To rethink Water Street as the spine of a 21st century central business district, the Downtown Alliance has convened an ad hoc committee of Downtown property owners, real estate brokers, arts presenters, small business people, preservationists and other opinion leaders, and chosen an award-winning design team, led by local firm Starr Whitehouse and FXFOWLE Architects, to undertake a planning and design study. Their job is to recommend specific actions to establish a new Water Street paradigm for commercial, retail and visitor engagement.
Originally only one block long, Water Street was first extended in 1692 as part of an early public works project and quickly became the center of New York’s maritime industry. As trade and commerce grew, so did Water Street: During the construction of 175 Water Street in 1981, the remains of a merchant ship that was sunk and used to hold in new landfill sometime between 1749 and 1755 were unearthed. An analysis of the ship’s wood revealed a worm infestation showing that the vessel was active in Caribbean trade, an important part of colonial New York’s economy.
After the Revolutionary War, New York City became the premier port of the United States. Water Street was its hub. In fact, the first ship to carry the “new” American flag around the world, the merchant brig Betsy, sailed out of Water Street’s Old Slip in 1792.

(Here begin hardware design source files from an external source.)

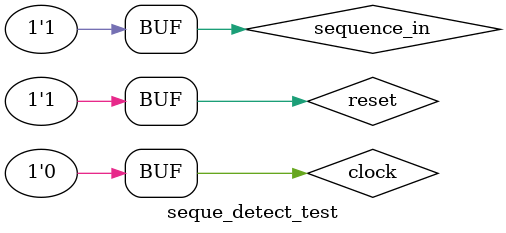
<source format=v>
`timescale 1ns / 1ps


module seque_detect_test;

	// Inputs
	reg clock;
	reg reset;
	reg sequence_in;
	// Outputs
	wire detector_out;

	// Instantiate the Unit Under Test (UUT)
	seque_detect uut (
		.clock(clock), 
		.reset(reset), 
		.sequence_in(sequence_in), 
		.detector_out(detector_out)
	);

	initial begin
		// Initialize Inputs
		clock = 0;
		reset = 0;
		sequence_in = 0;

		#10 reset=0; #20 reset =1;
		#20 sequence_in=111011011;
		#40 sequence_in=1011011011;
        
		// Add stimulus here

	end
      
endmodule


</source>
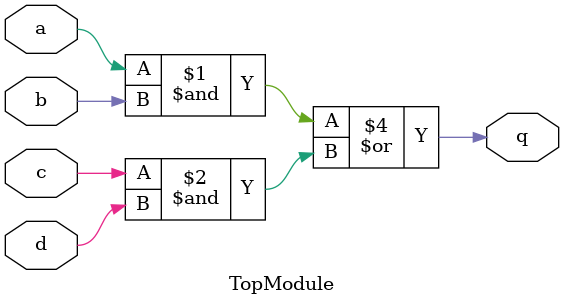
<source format=sv>

module TopModule (
  input a,
  input b,
  input c,
  input d,
  output q
);
assign q = (a & b) | ((c & d) == 1'b1);

endmodule

</source>
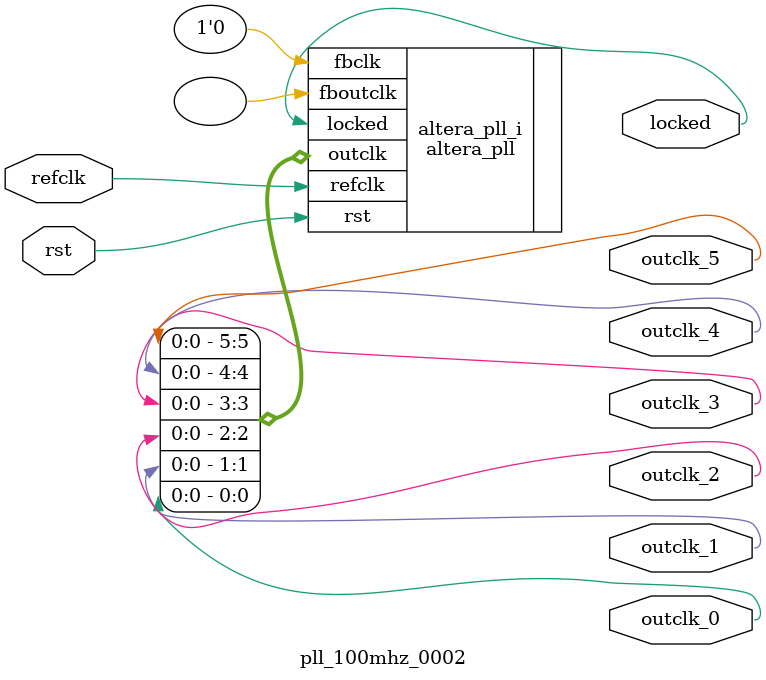
<source format=v>
`timescale 1ns/10ps
module  pll_100mhz_0002(

	// interface 'refclk'
	input wire refclk,

	// interface 'reset'
	input wire rst,

	// interface 'outclk0'
	output wire outclk_0,

	// interface 'outclk1'
	output wire outclk_1,

	// interface 'outclk2'
	output wire outclk_2,

	// interface 'outclk3'
	output wire outclk_3,

	// interface 'outclk4'
	output wire outclk_4,

	// interface 'outclk5'
	output wire outclk_5,

	// interface 'locked'
	output wire locked
);

	altera_pll #(
		.fractional_vco_multiplier("false"),
		.reference_clock_frequency("100.0 MHz"),
		.operation_mode("direct"),
		.number_of_clocks(6),
		.output_clock_frequency0("100.000000 MHz"),
		.phase_shift0("0 ps"),
		.duty_cycle0(50),
		.output_clock_frequency1("200.000000 MHz"),
		.phase_shift1("0 ps"),
		.duty_cycle1(50),
		.output_clock_frequency2("200.000000 MHz"),
		.phase_shift2("2500 ps"),
		.duty_cycle2(50),
		.output_clock_frequency3("100.000000 MHz"),
		.phase_shift3("2500 ps"),
		.duty_cycle3(50),
		.output_clock_frequency4("100.000000 MHz"),
		.phase_shift4("5000 ps"),
		.duty_cycle4(50),
		.output_clock_frequency5("100.000000 MHz"),
		.phase_shift5("7500 ps"),
		.duty_cycle5(50),
		.output_clock_frequency6("0 MHz"),
		.phase_shift6("0 ps"),
		.duty_cycle6(50),
		.output_clock_frequency7("0 MHz"),
		.phase_shift7("0 ps"),
		.duty_cycle7(50),
		.output_clock_frequency8("0 MHz"),
		.phase_shift8("0 ps"),
		.duty_cycle8(50),
		.output_clock_frequency9("0 MHz"),
		.phase_shift9("0 ps"),
		.duty_cycle9(50),
		.output_clock_frequency10("0 MHz"),
		.phase_shift10("0 ps"),
		.duty_cycle10(50),
		.output_clock_frequency11("0 MHz"),
		.phase_shift11("0 ps"),
		.duty_cycle11(50),
		.output_clock_frequency12("0 MHz"),
		.phase_shift12("0 ps"),
		.duty_cycle12(50),
		.output_clock_frequency13("0 MHz"),
		.phase_shift13("0 ps"),
		.duty_cycle13(50),
		.output_clock_frequency14("0 MHz"),
		.phase_shift14("0 ps"),
		.duty_cycle14(50),
		.output_clock_frequency15("0 MHz"),
		.phase_shift15("0 ps"),
		.duty_cycle15(50),
		.output_clock_frequency16("0 MHz"),
		.phase_shift16("0 ps"),
		.duty_cycle16(50),
		.output_clock_frequency17("0 MHz"),
		.phase_shift17("0 ps"),
		.duty_cycle17(50),
		.pll_type("General"),
		.pll_subtype("General")
	) altera_pll_i (
		.rst	(rst),
		.outclk	({outclk_5, outclk_4, outclk_3, outclk_2, outclk_1, outclk_0}),
		.locked	(locked),
		.fboutclk	( ),
		.fbclk	(1'b0),
		.refclk	(refclk)
	);
endmodule


</source>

Four hundred years have transformed Water Street from shipyard to skyscrapers, but it remains Lower Manhattan’s most important commercial corridor. As Joseph Mitchell chronicled the last days of Water Street as a working port for The New Yorker, later collected in Up in the Old Hotel, the 1966 Plan for Lower Manhattan prophesied its robust future as a thriving, diversified business district with new housing in the core area, an expanded, accessible waterfront for residences and recreation, improved working environment and public amenities and improved mass transit access to the region.
But to some, Water Street is a textbook example of what’s wrong with America’s downtowns: windswept, empty after business hours, with too few stores and restaurants. And, Water Street may boast more publicly owned private spaces, or POPS, than any other city address. POPS were invented in the 1960’s as a public benefit, but too many are uninviting, unattractive, indifferently programmed and, as a result, under used. At best, POPS are Downtown’s secret delights, but too often they are a previous generation’s problematic legacy, deterrents to active street life. We need more POPS like the Elevated Acre at 55 Water Street and the Vietnam Veterans Memorial, unique public places to spend a summer evening watching a movie with the East River sunset as a backdrop or pay tribute to our nation’s fallen soldiers.
What’s next for Water Street? A powerful history of growth, adaption and change may offer clues to recapturing the street-level vitality that animated its wharves, slips and piers for almost four centuries. And, from Fulton to Beaver Streets, Water Street intersects the bustling shopping, dining and residential cross streets of the Financial District.
Or, maybe it’s all in a name. After decades of land use decisions that kept New Yorkers way from the Hudson and East Rivers, City and State government are choosing to reconnect the city to the waterfront. Three ambitious public/private partnership projects frame Water Street: East River Waterfront Park and the redevelopment of both the South Street Seaport and the Battery Maritime Building. New parks, retail, restaurants, hotels and other public spaces will all reinforce Water Street as an enduring commercial location of choice.
But, they are not enough. Water Street was once on the water’s edge, and must stay on the cutting edge of how people work, live and play in Lower Manhattan. To paraphrase the physician-poet William Carlos Williams, so much depends on Water Street. It represents the past, present and future of the nation’s fourth largest central business district: historic ships, glass-sheathed office towers and, if we start dreaming and planning now, 21st century icons of a global commercial center.